I am working on an application in Delphi 2009 which makes heavy use of RTF, edited using TRichEdit and TLMDRichEdit. Users who entered Japanese text in these RTF controls have been submitting intermittent reports about the Japanese text being displayed as gibberish when reloading the content, both on Win XP and Vista, with Eastern Language Support installed.

Typically, English and Japanese is mixed and is mostly displayed without a problem, for example:

Inventory turns partnerships.  在庫回転率の

(my apologies if the Japanese text is broken incorrectly – I do not speak or read the language).

Quite frequently however, only the Japanese portion of the text will be gibberish, for example:

ŒÉñ?“]-¦Œüã‚Ì·•Ê‰?-vˆö‚ðŽû‰v‚ÉŒø‰?“I‚ÉŒ‹‚т‚¯‚é’mŽ¯‚ª‘÷Ý‚·‚é?(マーケットセクター、
見込み客の優  先順位と彼らに販売する知識)

From extensive online searching, it appears that the problem is as a result of the fonts saved as part of the RTF. Fonts present on Japanese language version of Windows is not necessarily the same as a US English version. It is possible to programmatically replace the fonts in the RTF file which yields an almost acceptable result, i.e.

-D‚‚スƒIƒyƒŒ[ƒVƒ・“‚ニƒƒWƒXƒeƒBƒbƒN‚フƒpƒtƒH[ƒ}ƒ“ƒX‚-˜‰v‚ノŒ‹‚ム‚ツ‚ッ‚ネ‚「‚±ニ‚ヘ?A‘‚「‚ノ-ウ‘ハ‚ナ‚ ‚驕B‚サ‚‚ヘAl“セ‚オ‚ス・‘P‚フˆロ‚ƒƒXƒN‚ノ‚ウ‚‚キB

However, there are still quite a few "junk" characters in there which are not correctly recognized as Japanese characters. Looking at the raw RTF you'll see the following:

-D\'82\'82\u65405?\'83I\'83y\'83\'8c[\'83V\'83\u12539?\ldblquote\'82\u65414?

Clearly, the Unicode characters are rendered correctly, but for example the \'82\'82 pair of characters should be something else?
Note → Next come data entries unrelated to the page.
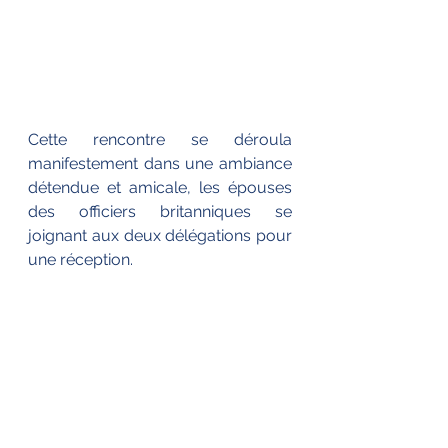
Cette rencontre se déroula 
manifestement dans une ambiance 
détendue et amicale, les épouses 
des officiers britanniques se 
joignant aux deux délégations pour 
une réception.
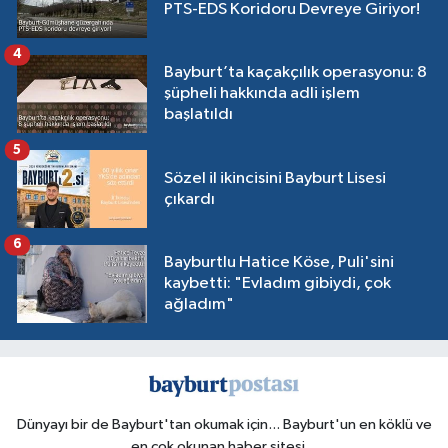
PTS-EDS Koridoru Devreye Giriyor!
4
Bayburt’ta kaçakçılık operasyonu: 8
şüpheli hakkında adli işlem
başlatıldı
5
Sözel il ikincisini Bayburt Lisesi
çıkardı
6
Bayburtlu Hatice Köse, Puli'sini
kaybetti: "Evladım gibiydi, çok
ağladım"
Dünyayı bir de Bayburt'tan okumak için... Bayburt'un en köklü ve
en çok okunan haber sitesi...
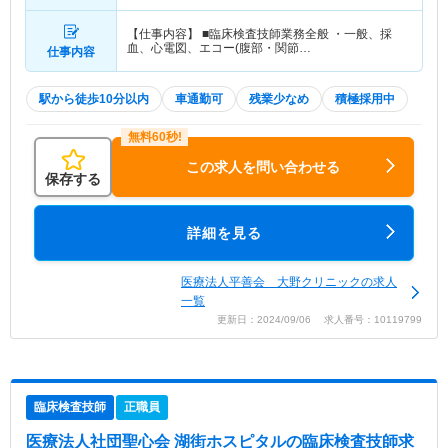
分）
【仕事内容】 ■臨床検査技師業務全般 ・一般、採
血、心電図、エコー(腹部・関節…
仕事内容
駅から徒歩10分以内
車通勤可
残業少なめ
積極採用中
この求人を問い合わせる
保存する
詳細を見る
医療法人平善会 大野クリニックの求人
一覧
更新日：2024/09/06 求人番号：10119799
臨床検査技師
正職員
医療法人社団聖心会 湖街ホスピタル
の臨床検査技師求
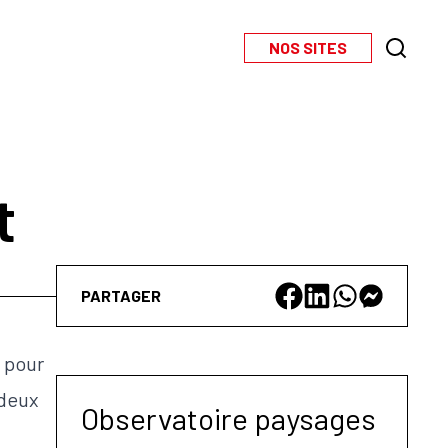
NOS SITES
t
PARTAGER
s pour
 deux
Observatoire paysages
My guess is that it actually represents a double byte character of some sort, which was for some mysterious reason encoded as two separate characters rather than a single Unicode character.

Is there a generic, (relatively) foolproof way to take RTF containing Eastern Languages and reliably displaying it again?
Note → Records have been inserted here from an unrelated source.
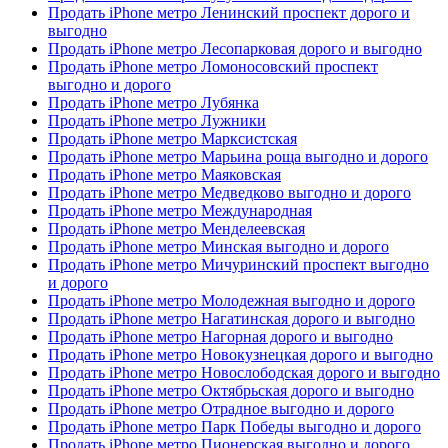
Продать iPhone метро Ленинский проспект дорого и
выгодно
Продать iPhone метро Лесопарковая дорого и выгодно
Продать iPhone метро Ломоносовский проспект
выгодно и дорого
Продать iPhone метро Лубянка
Продать iPhone метро Лужники
Продать iPhone метро Марксистская
Продать iPhone метро Марьина роща выгодно и дорого
Продать iPhone метро Маяковская
Продать iPhone метро Медведково выгодно и дорого
Продать iPhone метро Международная
Продать iPhone метро Менделеевская
Продать iPhone метро Минская выгодно и дорого
Продать iPhone метро Мичуринский проспект выгодно
и дорого
Продать iPhone метро Молодежная выгодно и дорого
Продать iPhone метро Нагатинская дорого и выгодно
Продать iPhone метро Нагорная дорого и выгодно
Продать iPhone метро Новокузнецкая дорого и выгодно
Продать iPhone метро Новослободская дорого и выгодно
Продать iPhone метро Октябрьская дорого и выгодно
Продать iPhone метро Отрадное выгодно и дорого
Продать iPhone метро Парк Победы выгодно и дорого
Продать iPhone метро Пионерская выгодно и дорого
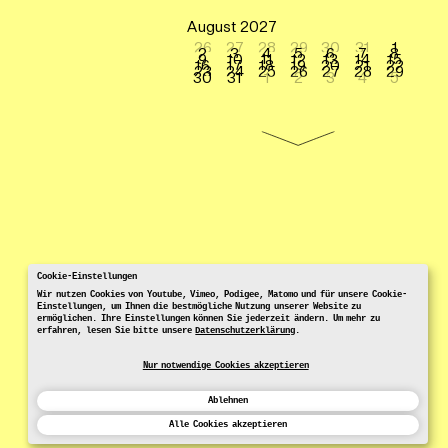
August 2027
26
27
28
29
30
31
1
2
3
4
5
6
7
8
9
10
11
12
13
14
15
16
17
18
19
20
21
22
23
24
25
26
27
28
29
30
31
1
2
3
4
5
Cookie-Einstellungen
Wir nutzen Cookies von Youtube, Vimeo, Podigee, Matomo und für unsere Cookie-
Einstellungen, um Ihnen die bestmögliche Nutzung unserer Website zu
ermöglichen. Ihre Einstellungen können Sie jederzeit ändern. Um mehr zu
erfahren, lesen Sie bitte unsere
Datenschutzerklärung
.
Nur notwendige Cookies akzeptieren
Ablehnen
Alle Cookies akzeptieren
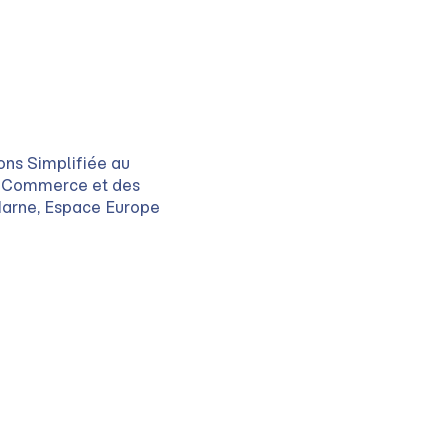
ons Simplifiée au
du Commerce et des
 Marne, Espace Europe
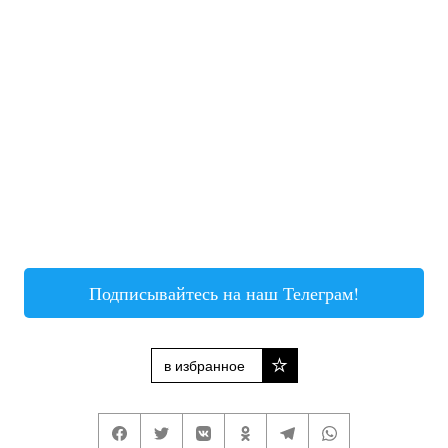
Подписывайтесь на наш Телеграм!
в избранное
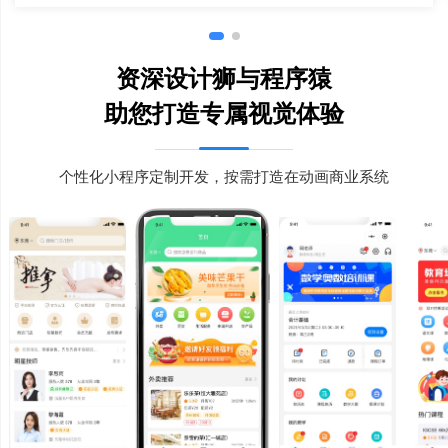
资深设计狮与程序猿
助您打造专属视觉体验
个性化小程序定制开发，按需打造在动画商业系统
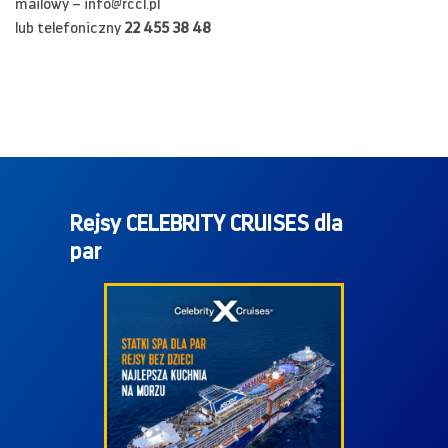
mailowy –
info@rccl.pl
lub telefoniczny
22 455 38 48
Rejsy CELEBRITY CRUISES dla
par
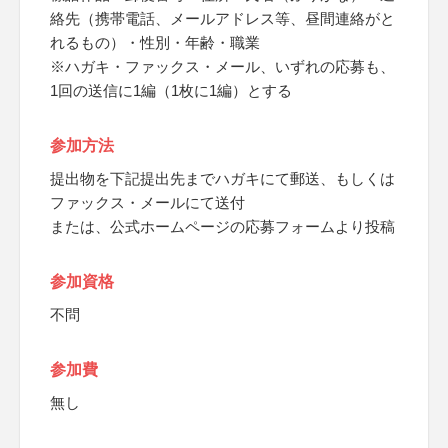
絡先（携帯電話、メールアドレス等、昼間連絡がと
れるもの）・性別・年齢・職業
※ハガキ・ファックス・メール、いずれの応募も、
1回の送信に1編（1枚に1編）とする
参加方法
提出物を下記提出先までハガキにて郵送、もしくは
ファックス・メールにて送付
または、公式ホームページの応募フォームより投稿
参加資格
不問
参加費
無し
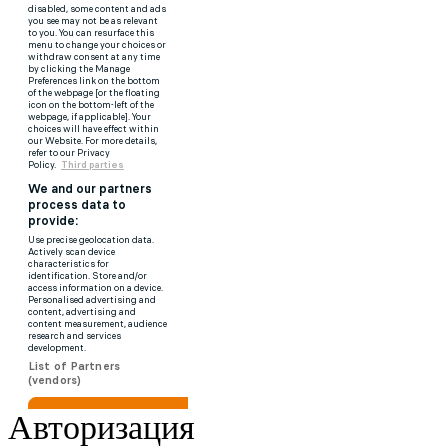
Авторизация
For completeness sake, I updated the RTF font table in the following way:

  • Replaced the font name "?l?r ?o?S?V?b?N;" with "\'82\'6c\'82\'72 \'82\'6f\'83\'53\'83\'56\'83\'62\'83\'4e;"
  • Updated font names by replacing "\froman\fprq1\fcharset0 " with "\fnil\fprq1\fcharset128 "
  • Updated font names by replacing "\froman\fprq1\fcharset238 " with "\fnil\fprq1\fcharset128 "
  • Updated font names by replacing "\froman\fprq1 " with "\fnil\fprq1\fcharset128 "
  • Replacing font name "?? ?????;" with "\'82\'6c\'82\'72 \'82\'6f\'83\'53\'83\'56\'83\'62\'83\'4e;"
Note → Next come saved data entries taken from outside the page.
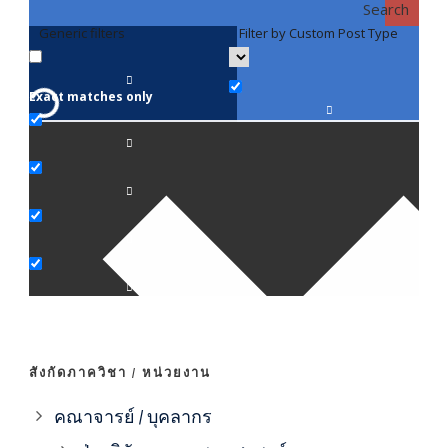
Search
Generic filters
Filter by Custom Post Type
F
Exact matches only
คณา
ภาค
ภาค
ภาค
ภาค
สังกัดภาควิชา / หน่วยงาน
ภาค
คณาจารย์ / บุคลากร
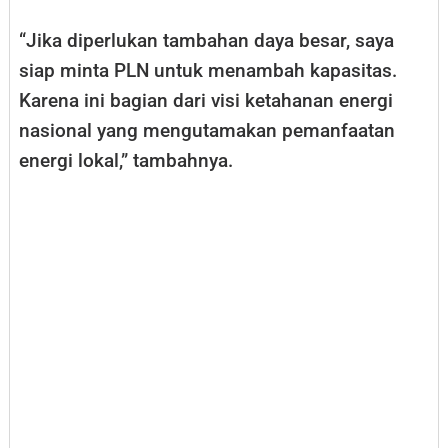
“Jika diperlukan tambahan daya besar, saya
siap minta PLN untuk menambah kapasitas.
Karena ini bagian dari visi ketahanan energi
nasional yang mengutamakan pemanfaatan
energi lokal,” tambahnya.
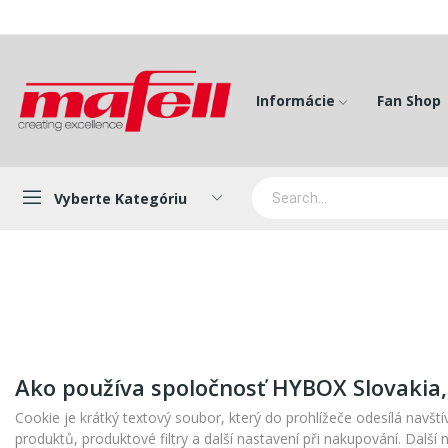
Informácie
Fan Shop
Vyberte Kategóriu
Ako používa spoločnosť HYBOX Slovakia, 
Cookie je krátký textový soubor, který do prohlížeče odesílá na
produktů, produktové filtry a další nastavení při nakupování. Dalš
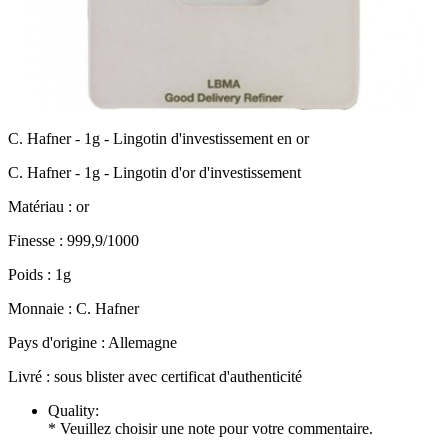
C. Hafner - 1g - Lingotin d'investissement en or
C. Hafner - 1g - Lingotin d'or d'investissement
Matériau : or
Finesse : 999,9/1000
Poids : 1g
Monnaie : C. Hafner
Pays d'origine : Allemagne
Livré : sous blister avec certificat d'authenticité
Quality:
* Veuillez choisir une note pour votre commentaire.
Update: Updating font names alone wont make a difference. The locale seems to be the big problem. I have seen a few site discussing ways around converting the display of Japanese RTF to something most reader would handle, but I haven't found a solution yet, see for example:
here and here.

Best Answer

My guess is that changing font names in the RTF has probably made things worse. If a font specified in the RTF is not a Unicode font, then surely the characters due to be rendered in that font will be encoded as Shift-JIS, not as Unicode. And then so will the other characters in the text. So treating the whole thing as Unicode, or appending Unicode text, will cause the corruption you see. You need to establish whether RTF you import is encoded Shift-JIS or Unicode, and also whether the machine you are running on (and therefore D2009 default input format) is Japanese or not. In Japan, if a text file has no Unicode BOM it would usually be Shift-JIS (but not always).